Mike Walsh grad, current student-elected trustee, calls his job the loneliest student leader position on campus. It’s true — being on the Board of Trustees means interacting with a slew of stone-faced alumni as they hash out the future of our University. And being a student means listening to peers and fighting for their rights. To be an intermediary between these two groups requires a strong will while also being malleable to change.
Back in the ’60s, when the position of student trustee came into existence, it was an outlet for activists to make their voices known amongst a reluctant crowd of naysayers. These people paved the way for an institutionalized position where students could make themselves heard in Cornell’s decision-making process. But times have shifted. Change isn’t always achieved by having the loudest voice or the most popular face; rather, it is achieved by crafting pragmatic and thoughtful solutions to the most complex problems.
After hosting the trustee candidates in a Sun-sponsored panel discussion and conducting one-on-one interviews with all 11 candidates, we sifted through the campaign talk for the real stuff: a strong personality that would stand up to the administration; a firm grasp of the goings on behind the Big Red tape; and a solid vision for making the tough decisions the University will face in the next two years. We sought someone who boasts a comprehensive understanding of the position as more than just one of 64 votes that comprise the board. Instead, the student trustee is unique in that he or she will be elected — as opposed to appointed — to support the breadth of student opinions.
That's why we support Vincent Andrews ’11 for student trustee. From the moment we met this candidate, he insisted on a practical approach to change that could be achieved through comprehensive well-documented research. Having his hand in athletics, student governance and academic organizations gives him a full picture of student needs.
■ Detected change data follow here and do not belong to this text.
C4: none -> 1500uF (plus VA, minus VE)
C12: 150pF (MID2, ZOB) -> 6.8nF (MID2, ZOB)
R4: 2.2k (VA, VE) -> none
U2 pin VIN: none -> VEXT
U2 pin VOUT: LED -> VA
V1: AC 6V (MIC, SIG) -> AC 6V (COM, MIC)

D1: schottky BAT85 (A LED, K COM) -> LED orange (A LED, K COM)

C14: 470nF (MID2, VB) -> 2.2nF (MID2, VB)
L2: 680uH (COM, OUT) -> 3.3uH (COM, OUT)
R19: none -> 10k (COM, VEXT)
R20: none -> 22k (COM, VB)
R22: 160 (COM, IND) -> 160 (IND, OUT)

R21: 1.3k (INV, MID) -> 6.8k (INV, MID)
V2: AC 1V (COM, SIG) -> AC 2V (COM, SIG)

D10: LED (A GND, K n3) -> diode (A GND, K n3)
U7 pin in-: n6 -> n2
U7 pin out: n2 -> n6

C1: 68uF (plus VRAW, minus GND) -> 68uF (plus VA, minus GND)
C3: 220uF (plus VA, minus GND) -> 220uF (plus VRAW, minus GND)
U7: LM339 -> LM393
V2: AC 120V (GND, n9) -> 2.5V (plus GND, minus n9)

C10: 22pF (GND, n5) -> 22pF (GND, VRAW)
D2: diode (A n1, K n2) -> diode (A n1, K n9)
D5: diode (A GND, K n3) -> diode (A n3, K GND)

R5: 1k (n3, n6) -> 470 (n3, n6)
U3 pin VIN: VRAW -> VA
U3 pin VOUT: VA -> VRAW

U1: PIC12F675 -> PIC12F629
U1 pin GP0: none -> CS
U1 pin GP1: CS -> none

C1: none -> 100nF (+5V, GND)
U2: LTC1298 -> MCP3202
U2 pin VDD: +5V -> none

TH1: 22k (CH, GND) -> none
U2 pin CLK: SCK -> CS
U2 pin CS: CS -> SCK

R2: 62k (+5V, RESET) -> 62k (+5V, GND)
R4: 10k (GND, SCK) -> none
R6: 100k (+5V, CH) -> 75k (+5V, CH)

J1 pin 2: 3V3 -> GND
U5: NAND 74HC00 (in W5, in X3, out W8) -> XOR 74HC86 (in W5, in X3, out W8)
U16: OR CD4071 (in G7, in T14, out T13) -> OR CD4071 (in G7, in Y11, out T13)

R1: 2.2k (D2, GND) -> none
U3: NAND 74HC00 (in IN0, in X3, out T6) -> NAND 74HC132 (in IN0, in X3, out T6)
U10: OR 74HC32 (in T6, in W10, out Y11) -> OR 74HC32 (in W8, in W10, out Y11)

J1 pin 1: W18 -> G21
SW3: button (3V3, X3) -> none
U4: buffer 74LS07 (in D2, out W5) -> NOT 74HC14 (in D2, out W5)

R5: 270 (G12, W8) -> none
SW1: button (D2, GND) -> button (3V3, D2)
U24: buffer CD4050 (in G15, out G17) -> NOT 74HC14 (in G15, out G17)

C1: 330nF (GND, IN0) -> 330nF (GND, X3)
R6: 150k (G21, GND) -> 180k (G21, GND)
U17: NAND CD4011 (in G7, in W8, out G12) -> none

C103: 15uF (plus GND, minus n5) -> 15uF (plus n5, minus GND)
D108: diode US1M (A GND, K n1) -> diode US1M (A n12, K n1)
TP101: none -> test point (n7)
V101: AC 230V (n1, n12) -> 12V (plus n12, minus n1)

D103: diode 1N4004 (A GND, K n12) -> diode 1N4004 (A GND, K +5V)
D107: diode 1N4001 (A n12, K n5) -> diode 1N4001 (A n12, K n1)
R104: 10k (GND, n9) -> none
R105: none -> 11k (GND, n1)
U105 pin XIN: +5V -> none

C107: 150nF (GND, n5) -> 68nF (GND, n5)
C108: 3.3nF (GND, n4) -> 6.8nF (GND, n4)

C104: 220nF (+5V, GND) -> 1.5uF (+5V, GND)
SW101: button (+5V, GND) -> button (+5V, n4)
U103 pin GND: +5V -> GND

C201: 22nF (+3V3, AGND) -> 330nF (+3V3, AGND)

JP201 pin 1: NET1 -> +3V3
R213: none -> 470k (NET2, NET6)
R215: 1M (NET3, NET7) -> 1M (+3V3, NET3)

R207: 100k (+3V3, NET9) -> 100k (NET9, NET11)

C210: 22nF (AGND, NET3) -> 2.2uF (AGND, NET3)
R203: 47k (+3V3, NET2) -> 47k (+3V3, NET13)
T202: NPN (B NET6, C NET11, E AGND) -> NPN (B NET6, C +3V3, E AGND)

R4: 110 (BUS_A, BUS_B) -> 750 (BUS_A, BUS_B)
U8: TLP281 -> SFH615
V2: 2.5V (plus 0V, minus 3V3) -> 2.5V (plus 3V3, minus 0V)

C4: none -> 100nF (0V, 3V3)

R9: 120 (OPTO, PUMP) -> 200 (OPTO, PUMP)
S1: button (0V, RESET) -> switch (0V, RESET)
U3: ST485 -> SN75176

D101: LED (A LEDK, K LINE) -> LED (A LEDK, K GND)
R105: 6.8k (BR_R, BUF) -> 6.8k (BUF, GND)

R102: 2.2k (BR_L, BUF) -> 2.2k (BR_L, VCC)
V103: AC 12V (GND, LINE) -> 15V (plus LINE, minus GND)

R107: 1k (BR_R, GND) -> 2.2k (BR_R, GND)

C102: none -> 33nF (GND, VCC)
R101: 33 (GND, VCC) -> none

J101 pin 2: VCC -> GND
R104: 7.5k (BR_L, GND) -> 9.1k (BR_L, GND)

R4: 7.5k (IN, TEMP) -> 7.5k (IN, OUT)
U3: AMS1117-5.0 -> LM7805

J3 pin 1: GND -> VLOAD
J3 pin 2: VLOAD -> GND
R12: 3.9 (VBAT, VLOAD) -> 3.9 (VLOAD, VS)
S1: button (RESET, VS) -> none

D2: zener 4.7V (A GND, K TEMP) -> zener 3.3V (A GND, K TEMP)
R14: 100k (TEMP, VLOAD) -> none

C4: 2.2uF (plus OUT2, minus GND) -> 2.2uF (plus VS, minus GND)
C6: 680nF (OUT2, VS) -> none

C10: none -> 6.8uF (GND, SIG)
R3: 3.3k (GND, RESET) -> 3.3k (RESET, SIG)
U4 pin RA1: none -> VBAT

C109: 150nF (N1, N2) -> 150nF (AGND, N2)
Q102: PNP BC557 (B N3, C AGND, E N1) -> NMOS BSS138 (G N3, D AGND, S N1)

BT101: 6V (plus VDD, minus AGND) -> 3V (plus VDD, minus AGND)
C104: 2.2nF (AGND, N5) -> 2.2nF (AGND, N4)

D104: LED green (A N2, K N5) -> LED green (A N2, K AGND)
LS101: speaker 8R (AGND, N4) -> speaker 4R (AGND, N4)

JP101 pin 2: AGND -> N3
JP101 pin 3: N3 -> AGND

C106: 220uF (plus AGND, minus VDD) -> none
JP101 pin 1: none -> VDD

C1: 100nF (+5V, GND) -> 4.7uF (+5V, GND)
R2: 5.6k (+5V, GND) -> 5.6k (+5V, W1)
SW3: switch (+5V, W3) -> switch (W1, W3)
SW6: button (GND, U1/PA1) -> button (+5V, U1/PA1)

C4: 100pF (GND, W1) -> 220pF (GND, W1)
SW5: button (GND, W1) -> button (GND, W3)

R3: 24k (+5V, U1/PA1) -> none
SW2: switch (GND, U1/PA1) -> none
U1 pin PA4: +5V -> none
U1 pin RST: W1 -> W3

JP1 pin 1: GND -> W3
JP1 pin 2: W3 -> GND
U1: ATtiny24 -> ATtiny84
The student trustee position is not merely an extension of the Student Assembly. Representing all undergraduates on the Board of Trustees, a student must come to the table with a firm knowledge of how this University actually works. When meeting with the candidates — all sophomores and one freshmen — we assessed their grasp on what went into administrative decision-making at the University. Andrews understands where the trustee fits into the overall bureaucracy of the University.
But more importantly, it is Andrews’ platform that made him stand out from the pack. At the forefront of his campaign is a commitment to ensuring the student voice is heard and kept when making future cuts to the budget. Andrews recognizes that student jobs are at risk and promises to help keep student employment far away from the chopping block. Andrews is also committed to preserving academics by proposing a maximum student-teacher ratio that will keep a watchful eye on class size as the University tries to minimize faculty and staff costs across the board.
All candidates were quick to mention transparency as a top priority, but Andrews has a clear cut plan to ensure that the University spends wisely in the coming years. By demanding a dollar-by-dollar breakdown of student tuition from the University, Andrews vows to hold the administration accountable for rising tuition costs.
To date, all of the candidates have run impressive campaigns, so we implore you to look beyond the chalkings and formulate your own views of their platforms. Voting begins today at 8 a.m. and ends Thursday at 10 a.m.